Unter Anwendung dieser Grundsätze ist festzustellen, dass ein Vertrauen der Beklagten darauf, dass der Kläger den Fortbestand des Arbeitsverhältnisses ihr gegenüber nicht mehr geltend machen wird, nicht anzuerkennen ist. Die Beklagte hatte nach unwidersprochen gebliebenem Vortrag des Klägers Kenntnis von dem Kündigungsschutzverfahren gegen den Insolvenzverwalter und von der dortigen Einlassung des Klägers im Hinblick auf die Unwirksamkeit der ausgesprochenen betriebsbedingten Kündigung wegen Betriebsübergangs. Es konnte daher schon deshalb bei ihr kein schützenswertes Vertrauen darauf entstehen, dass der Kläger sie nicht mehr in Anspruch nehmen wird. Dem steht auch die Aufnahme der selbstständigen Tätigkeit des Klägers nicht entgegen. Der Kläger hat damit nicht gegenüber der Beklagten den Eindruck erweckt, dass er an der Fortsetzung seines Arbeitsverhältnisses kein Interesse mehr hat. Die Aufnahme einer solchen von der Bundesagentur für Arbeit mit Überbrückungsgeld geförderten Selbstständigkeit ist nicht anders zu bewerten, wie die Aufnahme einer unselbstständigen Tätigkeit während laufenden Kündigungsschutzverfahrens.

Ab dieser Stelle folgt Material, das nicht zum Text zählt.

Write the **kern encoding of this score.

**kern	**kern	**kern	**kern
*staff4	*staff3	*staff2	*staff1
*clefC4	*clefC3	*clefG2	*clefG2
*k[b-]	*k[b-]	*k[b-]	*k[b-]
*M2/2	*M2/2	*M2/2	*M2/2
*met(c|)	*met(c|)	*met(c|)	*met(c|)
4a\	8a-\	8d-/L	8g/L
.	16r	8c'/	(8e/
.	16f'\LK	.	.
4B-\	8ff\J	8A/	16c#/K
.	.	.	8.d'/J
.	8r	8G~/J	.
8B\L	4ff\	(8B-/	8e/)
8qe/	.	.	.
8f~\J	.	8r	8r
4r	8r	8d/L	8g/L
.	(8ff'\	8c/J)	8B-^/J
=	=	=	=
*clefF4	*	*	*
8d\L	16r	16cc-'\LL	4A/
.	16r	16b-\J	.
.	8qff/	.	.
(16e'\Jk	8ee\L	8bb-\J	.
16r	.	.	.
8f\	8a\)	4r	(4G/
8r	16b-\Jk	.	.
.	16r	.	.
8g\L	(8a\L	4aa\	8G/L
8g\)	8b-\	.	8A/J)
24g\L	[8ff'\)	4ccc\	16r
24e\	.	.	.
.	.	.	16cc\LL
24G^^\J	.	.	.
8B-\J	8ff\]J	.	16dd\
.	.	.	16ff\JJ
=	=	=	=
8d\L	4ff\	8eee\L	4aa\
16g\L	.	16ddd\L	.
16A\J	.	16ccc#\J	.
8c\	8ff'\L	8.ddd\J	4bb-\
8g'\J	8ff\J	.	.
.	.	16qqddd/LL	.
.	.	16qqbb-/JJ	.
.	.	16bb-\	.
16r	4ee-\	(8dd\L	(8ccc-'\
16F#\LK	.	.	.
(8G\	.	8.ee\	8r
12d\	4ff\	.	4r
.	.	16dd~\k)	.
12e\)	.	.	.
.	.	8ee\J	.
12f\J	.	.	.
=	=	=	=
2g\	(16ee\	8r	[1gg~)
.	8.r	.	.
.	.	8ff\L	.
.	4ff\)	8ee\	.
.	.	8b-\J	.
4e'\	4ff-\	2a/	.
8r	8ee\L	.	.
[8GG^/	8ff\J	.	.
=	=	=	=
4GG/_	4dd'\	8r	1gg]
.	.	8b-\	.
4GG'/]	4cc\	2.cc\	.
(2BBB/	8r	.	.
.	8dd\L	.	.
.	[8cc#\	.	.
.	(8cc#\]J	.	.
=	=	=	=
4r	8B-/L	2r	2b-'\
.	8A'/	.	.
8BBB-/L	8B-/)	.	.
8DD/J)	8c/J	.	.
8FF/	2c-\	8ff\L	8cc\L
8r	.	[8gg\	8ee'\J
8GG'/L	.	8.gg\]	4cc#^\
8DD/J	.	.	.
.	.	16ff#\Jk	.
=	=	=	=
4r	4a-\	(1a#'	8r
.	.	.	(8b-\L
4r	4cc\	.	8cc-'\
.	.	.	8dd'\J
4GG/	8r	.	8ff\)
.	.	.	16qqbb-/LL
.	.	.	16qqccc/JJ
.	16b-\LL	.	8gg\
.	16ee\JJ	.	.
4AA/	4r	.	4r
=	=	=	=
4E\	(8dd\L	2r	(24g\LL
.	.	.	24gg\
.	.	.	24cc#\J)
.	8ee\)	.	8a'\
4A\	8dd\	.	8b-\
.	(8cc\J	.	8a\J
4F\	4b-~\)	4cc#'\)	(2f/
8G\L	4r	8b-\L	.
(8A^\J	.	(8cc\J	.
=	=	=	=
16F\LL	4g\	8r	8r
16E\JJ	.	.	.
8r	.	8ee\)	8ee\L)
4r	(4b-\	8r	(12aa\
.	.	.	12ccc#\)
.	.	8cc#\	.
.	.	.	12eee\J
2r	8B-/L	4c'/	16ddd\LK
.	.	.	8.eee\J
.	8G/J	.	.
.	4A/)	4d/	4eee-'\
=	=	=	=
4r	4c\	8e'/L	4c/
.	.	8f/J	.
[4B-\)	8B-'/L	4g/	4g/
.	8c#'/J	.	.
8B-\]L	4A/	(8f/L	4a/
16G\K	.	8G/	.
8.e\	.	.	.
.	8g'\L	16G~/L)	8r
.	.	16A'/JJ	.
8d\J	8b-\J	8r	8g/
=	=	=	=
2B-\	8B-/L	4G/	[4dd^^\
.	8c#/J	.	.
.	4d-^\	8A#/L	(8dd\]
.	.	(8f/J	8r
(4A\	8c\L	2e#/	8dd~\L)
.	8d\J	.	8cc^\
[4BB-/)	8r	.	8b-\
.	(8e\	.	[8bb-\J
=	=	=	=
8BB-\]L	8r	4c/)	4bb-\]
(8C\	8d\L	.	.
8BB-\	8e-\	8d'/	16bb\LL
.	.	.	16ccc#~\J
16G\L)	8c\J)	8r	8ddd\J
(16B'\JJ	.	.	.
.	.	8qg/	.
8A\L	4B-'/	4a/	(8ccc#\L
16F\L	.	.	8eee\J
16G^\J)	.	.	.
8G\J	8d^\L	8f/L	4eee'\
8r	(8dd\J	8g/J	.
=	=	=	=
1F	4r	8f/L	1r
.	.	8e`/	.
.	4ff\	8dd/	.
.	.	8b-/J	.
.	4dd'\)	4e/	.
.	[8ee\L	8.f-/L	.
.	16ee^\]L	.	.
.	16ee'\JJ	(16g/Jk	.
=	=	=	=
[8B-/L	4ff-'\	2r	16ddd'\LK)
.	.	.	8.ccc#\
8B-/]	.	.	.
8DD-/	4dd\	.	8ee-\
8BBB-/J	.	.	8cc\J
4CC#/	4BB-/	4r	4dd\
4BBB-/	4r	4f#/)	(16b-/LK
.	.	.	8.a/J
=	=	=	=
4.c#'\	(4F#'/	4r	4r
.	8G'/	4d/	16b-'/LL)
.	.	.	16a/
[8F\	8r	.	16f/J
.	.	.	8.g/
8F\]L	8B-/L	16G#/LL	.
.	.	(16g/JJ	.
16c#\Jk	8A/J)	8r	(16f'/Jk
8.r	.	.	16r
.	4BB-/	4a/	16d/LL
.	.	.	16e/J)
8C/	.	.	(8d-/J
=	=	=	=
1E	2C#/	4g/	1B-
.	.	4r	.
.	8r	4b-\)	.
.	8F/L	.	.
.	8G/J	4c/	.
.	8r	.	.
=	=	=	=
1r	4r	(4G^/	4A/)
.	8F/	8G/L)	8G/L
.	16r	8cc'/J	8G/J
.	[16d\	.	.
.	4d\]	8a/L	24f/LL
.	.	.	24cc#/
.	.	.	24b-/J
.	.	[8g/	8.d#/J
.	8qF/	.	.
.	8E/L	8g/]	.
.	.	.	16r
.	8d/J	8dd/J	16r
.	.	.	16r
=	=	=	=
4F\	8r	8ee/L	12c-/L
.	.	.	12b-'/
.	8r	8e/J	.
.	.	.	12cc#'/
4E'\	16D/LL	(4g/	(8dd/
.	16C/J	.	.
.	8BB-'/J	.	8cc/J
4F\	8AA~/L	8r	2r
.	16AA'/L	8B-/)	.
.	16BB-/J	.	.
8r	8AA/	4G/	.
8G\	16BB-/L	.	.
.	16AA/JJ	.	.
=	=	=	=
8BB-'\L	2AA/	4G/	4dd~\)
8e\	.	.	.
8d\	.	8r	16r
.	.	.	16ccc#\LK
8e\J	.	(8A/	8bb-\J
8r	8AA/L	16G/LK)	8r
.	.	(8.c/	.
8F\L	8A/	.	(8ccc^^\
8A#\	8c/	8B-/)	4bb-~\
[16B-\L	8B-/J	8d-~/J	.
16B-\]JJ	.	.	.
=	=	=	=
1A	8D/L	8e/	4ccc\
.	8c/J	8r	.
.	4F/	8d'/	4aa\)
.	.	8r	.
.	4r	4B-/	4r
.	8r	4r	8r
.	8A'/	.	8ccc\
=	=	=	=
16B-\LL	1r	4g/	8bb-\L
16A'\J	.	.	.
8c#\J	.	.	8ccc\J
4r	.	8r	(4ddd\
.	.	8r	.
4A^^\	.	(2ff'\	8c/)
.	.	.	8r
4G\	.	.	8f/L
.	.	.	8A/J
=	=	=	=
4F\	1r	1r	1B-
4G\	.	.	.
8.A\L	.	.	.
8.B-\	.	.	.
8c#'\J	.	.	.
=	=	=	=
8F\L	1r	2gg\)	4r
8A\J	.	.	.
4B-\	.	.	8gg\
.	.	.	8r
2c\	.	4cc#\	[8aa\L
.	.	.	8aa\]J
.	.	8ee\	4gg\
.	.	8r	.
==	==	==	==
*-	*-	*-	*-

In beiden Fällen sichert der Arbeitnehmer während des laufenden Kündigungsschutzverfahrens durch die Verwertung seiner Arbeitskraft einerseits lediglich seinen Lebensunterhalt und kommt andererseits seiner Verpflichtung im Rahmen des Annahmeverzugs auf Erzielung von Zwischenverdienst nach. Die Selbstständigkeit des Klägers ist nach Art und Umfang auch nicht so gestaltet gewesen, dass sie nicht ohne Weiteres auch wieder hätte beendet werden können. Darüber hinaus hat der Kläger ebenfalls unwidersprochen darauf verwiesen, dass der Beklagten aus dem vorausgegangenen Kündigungsschutzverfahren bekannt gewesen ist, dass der Kläger mit seinem Backshop lediglich Defizite macht. Woraus die Beklagte also ableiten will, der Kläger habe bei ihr den Eindruck erweckt, er ziehe diese selbstständige Tätigkeit einer Weiterbeschäftigung bei der Beklagten vor, obwohl der Kläger andererseits das Kündigungsschutzverfahren weiterbetrieben hat, ist daher für das Berufungsgericht nicht nachvollziehbar.

Die Beklagte hat nach § 97 Abs. 1 ZPO die Kosten ihres erfolglos eingelegten Rechtsmittels zu tragen.

Eine gesetzlich begründete Veranlassung zur Zulassung der Revision ist nicht ersichtlich.